Given text>
········
On the left, there’s the French philosopher Bernard-Henri Lévy, one of the driving forces behind Nato’s 2011 war in Libya. In an interview with me for al-Jazeera English, which will be broadcast in June, he said “there is no question” that a military intervention in Syria, beginning with a no-fly zone, is “doable”. When I asked him how he could be so confident, he shrugged: “Bashar al-Assad is weak . . . a paper tiger."

If only. Assad may be a loathsome dictator but that doesn’t change a central fact: that he continues to command the support of a significant chunk of Syria’s population (Alawites, Christians, some secular Sunnis). Nor does it change his air defences, which are far superior to those of Muammar al-Gaddafi, Saddam Hussein and Mullah Omar. Syria is believed to have up to 300 mobile surface-to-air missile systems and about 600 fixed missile sites. Oh, and did I mention the chemical weapons?

The experts are much more honest about the limits of military action than the Lévys and McCains of this world. Dempsey, America’s top soldier, has said that he can’t see a military option that would “create an understandable outcome”. His opposite number in the UK, General Sir David Richards, the chief of the defence staff, has told ministers, “Even to set up a humanitarian safe area would be a major military operation,” according to the Sunday Times of 28 April.
········
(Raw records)
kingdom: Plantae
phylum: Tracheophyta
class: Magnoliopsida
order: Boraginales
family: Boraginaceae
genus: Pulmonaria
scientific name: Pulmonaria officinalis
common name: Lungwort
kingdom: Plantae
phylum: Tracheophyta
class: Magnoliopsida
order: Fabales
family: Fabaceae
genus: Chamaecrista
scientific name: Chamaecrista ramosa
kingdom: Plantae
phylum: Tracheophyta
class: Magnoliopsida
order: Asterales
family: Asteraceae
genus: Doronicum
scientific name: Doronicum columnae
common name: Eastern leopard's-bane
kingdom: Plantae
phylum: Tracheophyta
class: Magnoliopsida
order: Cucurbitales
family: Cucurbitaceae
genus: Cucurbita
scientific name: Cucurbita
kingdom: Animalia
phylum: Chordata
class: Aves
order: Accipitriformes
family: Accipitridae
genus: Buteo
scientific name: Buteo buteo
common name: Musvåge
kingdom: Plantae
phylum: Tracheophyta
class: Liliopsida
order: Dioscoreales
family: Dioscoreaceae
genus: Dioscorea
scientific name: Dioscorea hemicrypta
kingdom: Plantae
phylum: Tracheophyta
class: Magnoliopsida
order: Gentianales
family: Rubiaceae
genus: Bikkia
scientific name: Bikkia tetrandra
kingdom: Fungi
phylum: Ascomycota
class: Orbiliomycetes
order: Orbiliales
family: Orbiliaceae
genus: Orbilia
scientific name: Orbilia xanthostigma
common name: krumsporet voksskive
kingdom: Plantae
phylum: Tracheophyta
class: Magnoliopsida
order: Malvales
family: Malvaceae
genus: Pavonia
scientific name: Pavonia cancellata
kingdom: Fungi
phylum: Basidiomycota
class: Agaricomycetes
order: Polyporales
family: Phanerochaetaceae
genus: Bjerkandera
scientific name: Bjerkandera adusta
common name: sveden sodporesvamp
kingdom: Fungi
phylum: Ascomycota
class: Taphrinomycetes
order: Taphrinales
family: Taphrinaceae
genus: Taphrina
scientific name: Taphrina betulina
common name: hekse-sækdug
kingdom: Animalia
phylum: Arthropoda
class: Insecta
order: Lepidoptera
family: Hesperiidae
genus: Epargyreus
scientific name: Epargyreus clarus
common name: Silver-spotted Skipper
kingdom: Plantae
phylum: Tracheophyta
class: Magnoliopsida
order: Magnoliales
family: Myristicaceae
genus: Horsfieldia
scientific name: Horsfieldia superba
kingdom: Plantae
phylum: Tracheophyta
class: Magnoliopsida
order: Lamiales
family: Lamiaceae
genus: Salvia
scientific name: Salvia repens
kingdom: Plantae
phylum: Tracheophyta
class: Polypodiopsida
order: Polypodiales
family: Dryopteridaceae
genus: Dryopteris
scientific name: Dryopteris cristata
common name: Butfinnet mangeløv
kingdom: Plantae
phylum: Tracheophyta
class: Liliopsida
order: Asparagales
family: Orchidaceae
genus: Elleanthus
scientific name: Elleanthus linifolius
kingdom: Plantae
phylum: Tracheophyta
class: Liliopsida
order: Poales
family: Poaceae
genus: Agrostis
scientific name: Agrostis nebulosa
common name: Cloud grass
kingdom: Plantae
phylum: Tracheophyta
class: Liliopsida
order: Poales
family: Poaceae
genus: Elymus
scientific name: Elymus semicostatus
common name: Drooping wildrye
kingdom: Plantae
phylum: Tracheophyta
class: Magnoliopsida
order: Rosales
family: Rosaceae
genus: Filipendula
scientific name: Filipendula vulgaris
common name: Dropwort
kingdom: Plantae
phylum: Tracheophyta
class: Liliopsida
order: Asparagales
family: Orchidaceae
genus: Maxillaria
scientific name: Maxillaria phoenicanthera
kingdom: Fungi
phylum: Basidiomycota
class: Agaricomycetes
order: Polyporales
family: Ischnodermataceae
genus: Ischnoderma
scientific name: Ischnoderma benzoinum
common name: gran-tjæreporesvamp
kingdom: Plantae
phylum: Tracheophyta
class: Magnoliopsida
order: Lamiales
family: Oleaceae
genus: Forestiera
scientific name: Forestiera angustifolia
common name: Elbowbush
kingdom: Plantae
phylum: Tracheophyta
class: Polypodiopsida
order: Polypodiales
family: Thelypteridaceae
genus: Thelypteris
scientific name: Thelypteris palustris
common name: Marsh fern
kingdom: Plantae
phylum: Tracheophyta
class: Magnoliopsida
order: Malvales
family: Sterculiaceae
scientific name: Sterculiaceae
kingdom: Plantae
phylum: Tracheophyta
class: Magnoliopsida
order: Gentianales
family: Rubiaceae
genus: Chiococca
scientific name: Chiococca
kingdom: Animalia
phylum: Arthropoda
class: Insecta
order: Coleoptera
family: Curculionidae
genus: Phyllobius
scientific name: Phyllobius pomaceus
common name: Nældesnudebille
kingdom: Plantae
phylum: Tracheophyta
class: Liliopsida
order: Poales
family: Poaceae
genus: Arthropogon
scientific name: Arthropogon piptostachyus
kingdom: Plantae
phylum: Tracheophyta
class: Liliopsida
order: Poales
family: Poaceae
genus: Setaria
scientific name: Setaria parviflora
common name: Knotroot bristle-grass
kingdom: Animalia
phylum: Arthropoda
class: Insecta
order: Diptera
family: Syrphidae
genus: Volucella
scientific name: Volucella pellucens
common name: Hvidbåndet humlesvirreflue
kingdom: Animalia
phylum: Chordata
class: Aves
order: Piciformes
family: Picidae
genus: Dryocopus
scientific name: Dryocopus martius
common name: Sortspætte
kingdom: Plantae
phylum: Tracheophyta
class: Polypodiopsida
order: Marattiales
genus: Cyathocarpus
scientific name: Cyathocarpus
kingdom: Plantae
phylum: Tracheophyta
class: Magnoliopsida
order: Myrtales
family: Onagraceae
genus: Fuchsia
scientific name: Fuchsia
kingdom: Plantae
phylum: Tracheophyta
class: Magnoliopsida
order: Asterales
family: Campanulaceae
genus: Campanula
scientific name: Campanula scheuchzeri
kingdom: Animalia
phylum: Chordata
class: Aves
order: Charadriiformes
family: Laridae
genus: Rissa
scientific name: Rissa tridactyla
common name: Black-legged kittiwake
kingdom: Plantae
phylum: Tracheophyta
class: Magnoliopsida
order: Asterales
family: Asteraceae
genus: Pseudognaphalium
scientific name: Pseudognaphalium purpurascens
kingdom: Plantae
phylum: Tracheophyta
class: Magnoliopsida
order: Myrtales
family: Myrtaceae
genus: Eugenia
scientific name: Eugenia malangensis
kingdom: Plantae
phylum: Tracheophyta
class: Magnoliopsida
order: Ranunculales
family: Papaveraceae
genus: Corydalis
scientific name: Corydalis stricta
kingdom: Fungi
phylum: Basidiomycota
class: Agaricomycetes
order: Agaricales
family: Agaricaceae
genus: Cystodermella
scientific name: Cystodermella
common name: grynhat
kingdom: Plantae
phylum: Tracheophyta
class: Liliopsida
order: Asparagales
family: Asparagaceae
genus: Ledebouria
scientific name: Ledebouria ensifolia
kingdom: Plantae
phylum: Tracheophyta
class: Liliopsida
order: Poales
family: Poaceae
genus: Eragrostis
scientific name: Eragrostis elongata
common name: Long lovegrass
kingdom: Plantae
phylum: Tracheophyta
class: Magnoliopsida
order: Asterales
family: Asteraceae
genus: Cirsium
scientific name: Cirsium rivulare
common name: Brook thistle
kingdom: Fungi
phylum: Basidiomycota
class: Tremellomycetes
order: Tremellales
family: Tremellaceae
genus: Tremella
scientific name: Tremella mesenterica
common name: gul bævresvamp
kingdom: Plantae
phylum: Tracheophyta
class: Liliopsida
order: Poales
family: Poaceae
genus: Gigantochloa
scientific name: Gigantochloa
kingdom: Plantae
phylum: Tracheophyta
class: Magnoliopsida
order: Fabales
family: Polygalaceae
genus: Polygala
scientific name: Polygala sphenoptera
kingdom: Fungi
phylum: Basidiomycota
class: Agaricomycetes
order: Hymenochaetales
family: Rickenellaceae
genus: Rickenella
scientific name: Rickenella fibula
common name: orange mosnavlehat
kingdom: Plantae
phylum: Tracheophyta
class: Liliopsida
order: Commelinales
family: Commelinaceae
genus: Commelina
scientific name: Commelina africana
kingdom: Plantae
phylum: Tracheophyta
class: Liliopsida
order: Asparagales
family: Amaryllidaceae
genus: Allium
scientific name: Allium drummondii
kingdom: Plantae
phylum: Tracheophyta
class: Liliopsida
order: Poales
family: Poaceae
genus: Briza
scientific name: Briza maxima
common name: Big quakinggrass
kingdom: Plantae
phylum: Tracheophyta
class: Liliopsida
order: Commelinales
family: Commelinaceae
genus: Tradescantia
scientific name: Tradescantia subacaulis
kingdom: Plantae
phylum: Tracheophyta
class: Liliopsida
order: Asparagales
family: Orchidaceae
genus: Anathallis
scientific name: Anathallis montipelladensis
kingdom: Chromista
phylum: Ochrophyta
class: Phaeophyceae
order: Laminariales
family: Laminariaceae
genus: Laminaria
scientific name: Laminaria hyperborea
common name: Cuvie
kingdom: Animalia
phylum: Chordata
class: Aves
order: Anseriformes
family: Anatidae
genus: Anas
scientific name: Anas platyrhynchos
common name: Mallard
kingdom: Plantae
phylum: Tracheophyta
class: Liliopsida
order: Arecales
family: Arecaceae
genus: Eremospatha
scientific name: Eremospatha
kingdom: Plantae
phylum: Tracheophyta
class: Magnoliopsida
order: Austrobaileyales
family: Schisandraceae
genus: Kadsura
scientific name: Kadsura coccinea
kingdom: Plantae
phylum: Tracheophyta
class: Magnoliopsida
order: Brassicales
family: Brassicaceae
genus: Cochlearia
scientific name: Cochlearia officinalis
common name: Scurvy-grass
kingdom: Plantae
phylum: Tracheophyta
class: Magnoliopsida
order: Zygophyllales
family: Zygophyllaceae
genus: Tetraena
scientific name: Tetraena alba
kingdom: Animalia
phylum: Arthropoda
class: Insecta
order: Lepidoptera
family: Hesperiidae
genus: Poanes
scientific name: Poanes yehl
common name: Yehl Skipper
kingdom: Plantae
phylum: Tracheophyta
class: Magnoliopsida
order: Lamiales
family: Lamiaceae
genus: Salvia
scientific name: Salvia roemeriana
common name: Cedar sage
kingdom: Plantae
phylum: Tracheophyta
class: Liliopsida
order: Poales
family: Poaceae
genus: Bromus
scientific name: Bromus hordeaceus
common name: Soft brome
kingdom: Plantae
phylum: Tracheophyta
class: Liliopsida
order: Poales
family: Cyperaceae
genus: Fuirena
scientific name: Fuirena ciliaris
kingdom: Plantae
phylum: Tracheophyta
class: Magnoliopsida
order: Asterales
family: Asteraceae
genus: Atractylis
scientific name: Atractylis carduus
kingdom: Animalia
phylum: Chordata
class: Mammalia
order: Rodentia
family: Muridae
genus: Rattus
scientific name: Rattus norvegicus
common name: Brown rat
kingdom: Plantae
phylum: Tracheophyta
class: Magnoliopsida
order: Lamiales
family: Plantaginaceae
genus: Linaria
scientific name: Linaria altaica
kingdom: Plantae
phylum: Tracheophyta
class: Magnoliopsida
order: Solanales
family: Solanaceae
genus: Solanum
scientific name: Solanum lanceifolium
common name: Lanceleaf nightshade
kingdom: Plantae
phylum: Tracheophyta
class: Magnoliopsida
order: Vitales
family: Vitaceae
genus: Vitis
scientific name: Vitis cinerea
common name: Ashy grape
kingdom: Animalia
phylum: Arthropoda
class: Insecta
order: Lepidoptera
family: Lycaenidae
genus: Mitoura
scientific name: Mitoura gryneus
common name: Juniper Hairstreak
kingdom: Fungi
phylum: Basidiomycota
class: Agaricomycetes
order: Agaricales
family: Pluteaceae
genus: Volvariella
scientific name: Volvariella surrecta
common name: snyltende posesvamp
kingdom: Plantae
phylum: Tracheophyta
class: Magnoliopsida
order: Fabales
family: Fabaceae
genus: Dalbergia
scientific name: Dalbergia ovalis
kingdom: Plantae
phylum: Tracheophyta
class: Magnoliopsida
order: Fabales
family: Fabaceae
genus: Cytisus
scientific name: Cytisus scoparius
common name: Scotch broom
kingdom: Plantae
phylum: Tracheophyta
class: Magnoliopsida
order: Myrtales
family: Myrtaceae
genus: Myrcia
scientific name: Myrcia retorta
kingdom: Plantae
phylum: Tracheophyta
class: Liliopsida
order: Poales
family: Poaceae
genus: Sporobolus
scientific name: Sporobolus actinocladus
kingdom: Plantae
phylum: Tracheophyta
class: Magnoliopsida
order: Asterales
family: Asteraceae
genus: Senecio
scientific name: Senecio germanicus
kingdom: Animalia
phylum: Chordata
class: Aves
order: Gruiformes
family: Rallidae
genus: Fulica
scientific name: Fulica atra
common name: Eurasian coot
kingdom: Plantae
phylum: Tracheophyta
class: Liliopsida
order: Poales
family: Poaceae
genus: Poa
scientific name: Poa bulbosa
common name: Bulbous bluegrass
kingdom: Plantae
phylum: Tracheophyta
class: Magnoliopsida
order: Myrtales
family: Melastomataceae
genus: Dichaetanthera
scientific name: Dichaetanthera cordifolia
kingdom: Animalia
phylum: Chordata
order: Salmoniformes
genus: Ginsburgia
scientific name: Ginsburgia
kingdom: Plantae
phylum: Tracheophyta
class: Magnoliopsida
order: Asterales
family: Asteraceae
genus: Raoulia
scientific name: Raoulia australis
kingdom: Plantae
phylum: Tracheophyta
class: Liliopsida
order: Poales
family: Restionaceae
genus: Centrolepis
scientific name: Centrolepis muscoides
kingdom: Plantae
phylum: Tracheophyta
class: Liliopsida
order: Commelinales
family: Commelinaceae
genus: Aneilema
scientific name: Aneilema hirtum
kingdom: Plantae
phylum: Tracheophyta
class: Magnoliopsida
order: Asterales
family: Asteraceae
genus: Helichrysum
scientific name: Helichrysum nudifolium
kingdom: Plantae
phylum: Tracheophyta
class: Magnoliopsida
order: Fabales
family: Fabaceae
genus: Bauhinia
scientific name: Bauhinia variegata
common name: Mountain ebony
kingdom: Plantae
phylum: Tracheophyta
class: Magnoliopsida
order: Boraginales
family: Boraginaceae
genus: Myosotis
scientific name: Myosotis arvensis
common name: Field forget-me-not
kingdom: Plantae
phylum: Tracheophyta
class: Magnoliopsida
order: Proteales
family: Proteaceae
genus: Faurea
········
Your tasks>
**a)** Repeat the passage on intervention in Syria word for word, starting at "The experts are" and ending at "of 28 April.".
**b)** Answer these questions from the passage on intervention in Syria:
(i) For which broadcaster was the interview with Bernard-Henri Lévy conducted?
(ii) Up to how many mobile surface-to-air missile systems is Syria believed to have?
(iii) Which newspaper, and on what date, reported General Sir David Richards's remark about a humanitarian safe area?

Results>
**a)**
The experts are much more honest about the limits of military action than the Lévys and McCains of this world. Dempsey, America’s top soldier, has said that he can’t see a military option that would “create an understandable outcome”. His opposite number in the UK, General Sir David Richards, the chief of the defence staff, has told ministers, “Even to set up a humanitarian safe area would be a major military operation,” according to the Sunday Times of 28 April.

**b)**
(i) Al-Jazeera English
(ii) Up to 300
(iii) The Sunday Times of 28 April